C’est dans un Tour & Taxis plutôt déserté qu’a débuté la 6e journée du Bifff. La Belgique est en effet secouée par un fait divers tragique, qui a vu un chauffeur de bus décéder des suites d’une agression. Conséquence, les transports sont en grève, et le festival, un peu excentré, devient difficile à rallier. Cela n’a en tout cas pas empêché l’invité du jour, le boss de Troma Entertainment Lloyd Kaufman, de gratifier le Bifff de sa présence. Le jovial réalisateur-producteur-scénariste-acteur est venu des USA présenter à la fois sa dernière production, Father’s day, et une master-class sobrement intitulée « Make your own damn movie » (« Réalise toi-même ton bon sang de film », en français littéral).
Constituée principalement d’extraits de son dvd du même nom (dommage), la Masterclass de Kaufman a ouvert l’après-midi avec autant de verve que de roublardise. Aussi volubile et pro dans son discours qu’un vendeur de voitures, Kaufman est à l’image des milliers de films qu’il a engendré depuis plus de 35 ans : sincère, potache, décalé et absolument fasciné par le processus de fabrication d’un film, aussi fauché, con et inexportable soit-il. En grand défenseur du cinéma indépendant de chez indépendant (on parle de budgets « royaux » de 50 000 dollars dans le meilleur des cas), Kaufman a sabré comme il se doit les « élites » d’Hollywood, et leurs filiales estampillées « Sundance ». « C’est de la bouffe pour bébé », résume-t-il. « Ce qui est bien, parce qu’on peut vivre en ne mangeant que ça, mais cela rend aussi complètement idiot ». A bon entendeur…

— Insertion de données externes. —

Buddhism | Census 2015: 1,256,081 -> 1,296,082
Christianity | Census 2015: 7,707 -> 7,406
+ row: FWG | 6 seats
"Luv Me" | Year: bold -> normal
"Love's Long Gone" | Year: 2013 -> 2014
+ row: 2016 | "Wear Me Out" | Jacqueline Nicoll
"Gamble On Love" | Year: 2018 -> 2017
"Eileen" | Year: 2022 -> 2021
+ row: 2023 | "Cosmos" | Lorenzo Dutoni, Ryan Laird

L’appel des salles obscures s’est malgré tout fait sentir avec Mural, dernière réalisation en date de Gordon Chan (Painted Skin, Fist of Legend). Projeté finalement en 2D – la copie 3D initialement prévue n’a visiblement pas atteint Bruxelles – cette fable aux couleurs chatoyantes se déroule quasi-entièrement dans une sorte de Paradis terrestre uniquement habité par des femmes. Une sorte de royaume amazone, dans lequel pénètrent façon Narnia, c’est-à-dire en étant hypnotisé par la peinture murale d’un temple,trois hommes (un érudit, son servant et un guerrier), qui vont faire naître un sentiment interdit dans cette communauté sous cloche : l’amour. Dit comme ça, ça paraît niais, et le film est effectivement chargé en dialogues déclamés de manière très théâtrale sur le pouvoir de l’amour, la nécessité de craindre les hommes (car ils ne font que nous faire souffrir, snif), les notions de sacrifice, etc. Bref, malgré la beauté irréelle du casting et des compositions visuelles soignées, Mural ennuie un petit peu, avant de s’énerver enfin à partir du deuxième acte, quand le petit groupe de héros s’échappe du palais et s’en va affronter des monstres en CGI. Là, on comprend pourquoi le film est en relief. Le climax tente un renversement de perspective, en mettant en avant le personnage le plus intéressant du film, l’impitoyable reine du royaume, et en osant une première fin pessimiste. Las, Chan préfère opter pour une succession de happy ends sucrés jusqu’à l’overdose, ternissant un peu plus une production très bancale.
Là, le trailer :
3D toujours, cette fois au Japon, avec le Tormented de Takashi « The Grudge » Shimizu. Le réalisateur est déjà un habitué du format, puisqu’il avait livré en 2009 le toujours inédit Shock Labyrinth. Cinéaste roublard recyclant comme les frères Pang les mêmes motifs visuels et rythmiques depuis dix ans, Shimizu ose malgré tout une mise en abyme intéressante dans Tormented, autrement titré Rabbit Horror 3D. Comme ce nom l’indique, il y a effectivement un lapin (géant, et en peluche) qui pourchasse sans relâche un petit garçon et sa grande sœur, contaminant même les écrans de cinéma lorsque les deux s’en vont voir… Shock Labyrinth, ce qui permet au film de présenter deux séquences fascinantes de « 3D dans la 3D ». C’est aussi fou et barré que ça le paraît, et le recours à des éléments en CGI à ces moments précis permet aux effets 3D de fonctionner, une fois n’est pas coutume, à plein régime. Sinon, rien de bien neuf à l’horizon, Shimizu tentant de justifier de manière improbable (et involontairement drôle) la présence d’un gros lapin flippant, ainsi que le trauma de la sœur, muette depuis un accident tragique. Shimizu s’amuse avec le format (escaliers en spirales, gouttes d’eau et plumes en suspension, livre d’images en relief, tout y passe), tente un twist repris-d’un-film-célèbre-dont-on-ne-rappelera-pas-le-nom, mais échoue à se renouveler. Abouti techniquement, le film n’en est pas moins très oubliable.
Le trailer :
[tube]http://www.youtube.com/watch?v=TlZaJ5ZcOKI[/tube]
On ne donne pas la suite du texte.